● **Complete the following**
1. List every alternative adjuvant that the passage on refining the EAMG mouse model names in its "different adjuvants" list.
2. Answer these questions from the passage on refining the EAMG mouse model:
(a) In the standardized EAMG mouse model, where is the first CFA injection given?
(b) Which two adjuvants were insufficient for EAMG development?
(c) How often were the poly(I: C) animals injected intraperitoneally, and for how long?
3. Extend the passage on refining the EAMG mouse model, picking up right after its final sentence.

● **Selected text**
____

However, it is essential to ensure that animal use is restricted to research questions that cannot be answered otherwise, using the minimum number of animals and applying refining strategies, to improve animal welfare whenever possible. In line with this, the EAMG rat model is a robust and widely accepted model involving a single administration of antigen, emulsified with CFA, effectively replicating many of the characteristic pathogenic features of MG14. In contrast, the standardized EAMG mouse model requires a more discomfort-inducing procedure, involving multiple CFA injections, with the first administered in the footpads, a highly sensitive area6. Given the advantages of mouse models, including the availability of genetically modified mouse lines, it is important to refine the EAMG mouse model to make it more humane.
In this study, we demonstrate that hock immunization, without a second booster, is a suitable strategy for developing the EAMG mouse model with reduced mechanical sensitivity compared to the standardized model. Using the same tAChR antigen and CFA amounts, both hock and footpad-immunized animals showed comparable antibody levels and functional AChR loss, with similar muscle weakness and fatigue. However, hock-immunized animals showed reduced sensitivity to mechanical stimuli overtime compared to footpad-immunized animals, suggesting reduced discomfort in the hock-immunized group.
Several researchers have explored alternative strategies for developing the EAMG mouse model. For example, different adjuvants, including incomplete Freund’s adjuvant (IFA), aluminum hydroxide, lipopolysaccharide (LPS) and Polyinosinic-polycytidylic acid (Poly(I: C)). However, the first two were insufficient for EAMG development15,16,17,18,19. Mice immunized with LPS: IFA and tAChR in the footpads and scapulas, followed by two booster immunizations, showed clinical manifestations similar to the standardized model20. The authors found that the LPS response was CD4-independent unlike CFA with heat-killed Mycobacterium tuberculosis, which requires CD4 cells for an immune response. The isotypes developed were mainly of the IgG2b and IgM in the LPS induced model, while IgG2b and IgG1 but not IgM contributed to the pathology in the animals immunized with CFA. However, this approach did not aim to refine the model to reduce discomfort. It could be worthwhile to explore the effect of LPS in the newly developed hock-EAMG mouse model to see differences in the disease induction and severity. In the case of poly(I: C) animals injected intraperitoneally every 3 days for 6 weeks, with the adjuvant, developed a milder EAMG phenotype with muscle weakness and trace amounts of AChR autoantibodies21. However, frequent intraperitoneal injections cause severe discomfort, and may lead to peritonitis, potentially altering immune response and interfering with MG model readouts.

____

Saved entries
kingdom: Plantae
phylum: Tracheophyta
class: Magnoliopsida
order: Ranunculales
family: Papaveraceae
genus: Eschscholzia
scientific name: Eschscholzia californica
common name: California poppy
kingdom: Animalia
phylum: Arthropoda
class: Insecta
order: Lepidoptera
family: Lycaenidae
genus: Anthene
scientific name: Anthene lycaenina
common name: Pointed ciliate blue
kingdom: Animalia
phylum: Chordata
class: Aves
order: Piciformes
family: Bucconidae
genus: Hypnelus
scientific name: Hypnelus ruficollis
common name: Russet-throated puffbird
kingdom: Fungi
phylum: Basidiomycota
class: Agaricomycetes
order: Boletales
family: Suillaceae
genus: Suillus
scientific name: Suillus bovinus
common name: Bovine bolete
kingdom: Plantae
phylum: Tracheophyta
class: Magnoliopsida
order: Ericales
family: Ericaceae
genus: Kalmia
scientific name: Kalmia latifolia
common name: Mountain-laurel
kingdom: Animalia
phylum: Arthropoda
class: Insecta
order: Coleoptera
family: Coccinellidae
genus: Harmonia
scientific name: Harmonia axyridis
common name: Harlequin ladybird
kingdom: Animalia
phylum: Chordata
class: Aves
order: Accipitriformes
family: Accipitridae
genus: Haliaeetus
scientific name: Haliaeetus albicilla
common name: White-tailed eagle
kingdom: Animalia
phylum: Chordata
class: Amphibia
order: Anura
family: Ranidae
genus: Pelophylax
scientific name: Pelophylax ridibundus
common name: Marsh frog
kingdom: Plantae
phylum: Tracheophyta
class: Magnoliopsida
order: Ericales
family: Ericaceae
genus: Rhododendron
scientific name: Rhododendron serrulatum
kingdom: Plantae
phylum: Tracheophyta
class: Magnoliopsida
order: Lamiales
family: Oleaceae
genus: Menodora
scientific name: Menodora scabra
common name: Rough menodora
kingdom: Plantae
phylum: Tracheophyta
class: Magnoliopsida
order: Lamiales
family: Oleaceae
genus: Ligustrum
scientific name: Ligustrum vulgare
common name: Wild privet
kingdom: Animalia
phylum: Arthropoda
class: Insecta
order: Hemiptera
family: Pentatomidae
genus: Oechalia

____

● **Written answers**
1.
Incomplete Freund's adjuvant (IFA)
Aluminum hydroxide
Lipopolysaccharide (LPS)
Polyinosinic-polycytidylic acid (Poly(I: C))

2.
(a) In the footpads
(b) Incomplete Freund's adjuvant (IFA) and aluminum hydroxide
(c) Every 3 days for 6 weeks

3.
Other approaches have tested different antigen sources. Escherichia coli plasmids expressing recombinant human AChR alpha or gamma subunits efficiently induced ocular symptoms in rodents but did not produce generalized MG22,23,24. More recently, Theissen and colleagues used recombinant AChR to develop EAMG in mice. Immunization with 40 µg of the AChR alpha subunit (CHRNA1) emulsified with CFA in the flanks and tail base, followed by a booster led to the presence of AChR autoantibodies, complement deposition at the NMJ and clinical signs of muscle weakness and fatigue measured by grip strength25. Like our model, clinical manifestations developed 2 weeks post-booster immunization. While avoiding footpad injections may reduce discomfort, using only the alpha subunit limits translational relevance. About half of the antibodies detected in AChR-MG patients target the alpha subunit. However, autoantibodies against the other four subunits of the receptor (including the gamma subunit of the fetal AChR) have been found, even in the same patients with anti-alpha AChR antibodies26,27,28,29, with variable percentages in the abundance of antibodies against each of these subunits. Despite an animal study showing a stronger pathogenicity by anti-alpha AChR antibodies in rats compared to those against other subunits30, the relevance of these antibodies into the pathogenesis of AChR-MG in humans is not yet clear. Using the full AChR molecule such as from Torpedo californica or human extracellular domains of various subunits as proposed by Lazaridis and colleagues, offers a more physiological response31.
During the development of the model, we noted several key observations for assessing the EAMG mouse model. In our study, the 600 s inverted mesh test with pre-exercise was the most sensitive method for measuring muscle weakness. Contrary to other studies, grip strength lacked sensitivity, showing few differences between disease and non-diseased animals. Additionally, unlike in rat models, body weight loss was not a reliable indicator of MG disease incidence or severity. We also highlight the importance of EMG with curare infusion as a robust, sensitive method for evaluating disease severity in rat and mouse EAMG models. Intermediate EMG measurements without curare infusion could also serve as additional readout to assess functional AChR loss over time.
A limitation of our study is the assessment of discomfort using Von Frey testing which involves the footpads. However, the use of the von Frey is a direct measure of the discomfort that the animal is experiencing while performing regular activities such as walking, with a good translational value of the overall discomfort of the animal. Other pain assessment methods, such as the Hargraves test, also use footpads to measure thermal sensitivity or could be influenced by the muscle weakness developed in our model. As expected, mechanical sensitivity in footpad-immunized animals was significantly higher after immunization, and remained elevated until week 10 post- immunization, at which point it aligned with hock-immunized animals. In contrast, hock immunization did not alter mechanical sensitivity, indicating no significant discomfort or pain in these animals. This is line with other studies that found that hock immunization induces minimal to no mobility impairment compared to footpad injections10. Additional discomfort assessment methods where no movement capacity is involved such as the Grimace scales should be considered in future studies for a more complete discomfort assessment.
In conclusion, hock immunization is a suitable and more humane alternative to footpad immunization for developing the EAMG mouse model. This approach reduces discomfort while maintaining the disease characteristics necessary for effective research.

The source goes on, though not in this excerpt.